*** Opening ENTRIES SUPPLIED ***
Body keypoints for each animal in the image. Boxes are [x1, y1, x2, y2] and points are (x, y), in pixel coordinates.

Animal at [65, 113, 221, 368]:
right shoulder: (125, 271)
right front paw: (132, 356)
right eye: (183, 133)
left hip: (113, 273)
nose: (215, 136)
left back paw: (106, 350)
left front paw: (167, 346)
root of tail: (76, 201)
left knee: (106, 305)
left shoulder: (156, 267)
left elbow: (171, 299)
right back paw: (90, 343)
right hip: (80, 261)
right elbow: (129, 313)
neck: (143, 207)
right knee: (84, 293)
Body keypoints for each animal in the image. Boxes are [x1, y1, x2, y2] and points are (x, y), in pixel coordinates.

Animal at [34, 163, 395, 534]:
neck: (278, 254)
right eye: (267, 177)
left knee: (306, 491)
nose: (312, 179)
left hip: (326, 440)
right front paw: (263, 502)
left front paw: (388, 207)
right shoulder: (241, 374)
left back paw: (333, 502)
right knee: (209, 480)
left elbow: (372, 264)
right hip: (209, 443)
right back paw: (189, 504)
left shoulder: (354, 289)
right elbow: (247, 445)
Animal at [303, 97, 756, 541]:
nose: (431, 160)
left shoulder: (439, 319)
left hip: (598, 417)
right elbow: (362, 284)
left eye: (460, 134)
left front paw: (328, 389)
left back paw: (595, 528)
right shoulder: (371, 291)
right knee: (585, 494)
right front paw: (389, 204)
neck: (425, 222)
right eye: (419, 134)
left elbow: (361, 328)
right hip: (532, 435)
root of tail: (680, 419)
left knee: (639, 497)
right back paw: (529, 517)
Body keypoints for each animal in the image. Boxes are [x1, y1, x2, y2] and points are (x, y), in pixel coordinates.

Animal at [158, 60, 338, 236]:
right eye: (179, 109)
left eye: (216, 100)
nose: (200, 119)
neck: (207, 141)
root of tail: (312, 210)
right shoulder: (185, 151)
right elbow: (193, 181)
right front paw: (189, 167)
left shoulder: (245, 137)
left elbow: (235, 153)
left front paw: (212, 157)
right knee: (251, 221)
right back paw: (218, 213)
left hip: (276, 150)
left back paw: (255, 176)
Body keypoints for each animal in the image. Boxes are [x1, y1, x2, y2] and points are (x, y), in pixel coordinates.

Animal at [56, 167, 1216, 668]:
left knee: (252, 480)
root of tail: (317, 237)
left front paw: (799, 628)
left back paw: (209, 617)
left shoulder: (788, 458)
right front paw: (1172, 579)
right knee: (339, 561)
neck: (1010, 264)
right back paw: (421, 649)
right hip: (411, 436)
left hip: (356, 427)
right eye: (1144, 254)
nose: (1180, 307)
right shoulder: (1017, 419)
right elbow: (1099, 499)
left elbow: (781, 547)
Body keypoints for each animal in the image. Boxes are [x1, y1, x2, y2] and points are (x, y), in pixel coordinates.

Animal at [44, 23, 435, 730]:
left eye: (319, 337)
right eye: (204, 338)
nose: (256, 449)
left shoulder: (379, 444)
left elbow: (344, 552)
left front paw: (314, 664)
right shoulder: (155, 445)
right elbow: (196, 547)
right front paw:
*** Closing ENTRIES SUPPLIED ***
◆ YOUR GOAL: The lines from the beginning of the records through the line containing "right hip: (209, 443)" should be reproduced exactly. Include nothing else.

◆ REPLY TO THE TASK:
Body keypoints for each animal in the image. Boxes are [x1, y1, x2, y2] and points are (x, y), in pixel coordinates.

Animal at [65, 113, 221, 368]:
right shoulder: (125, 271)
right front paw: (132, 356)
right eye: (183, 133)
left hip: (113, 273)
nose: (215, 136)
left back paw: (106, 350)
left front paw: (167, 346)
root of tail: (76, 201)
left knee: (106, 305)
left shoulder: (156, 267)
left elbow: (171, 299)
right back paw: (90, 343)
right hip: (80, 261)
right elbow: (129, 313)
neck: (143, 207)
right knee: (84, 293)
Body keypoints for each animal in the image. Boxes are [x1, y1, x2, y2] and points are (x, y), in pixel coordinates.

Animal at [34, 163, 395, 534]:
neck: (278, 254)
right eye: (267, 177)
left knee: (306, 491)
nose: (312, 179)
left hip: (326, 440)
right front paw: (263, 502)
left front paw: (388, 207)
right shoulder: (241, 374)
left back paw: (333, 502)
right knee: (209, 480)
left elbow: (372, 264)
right hip: (209, 443)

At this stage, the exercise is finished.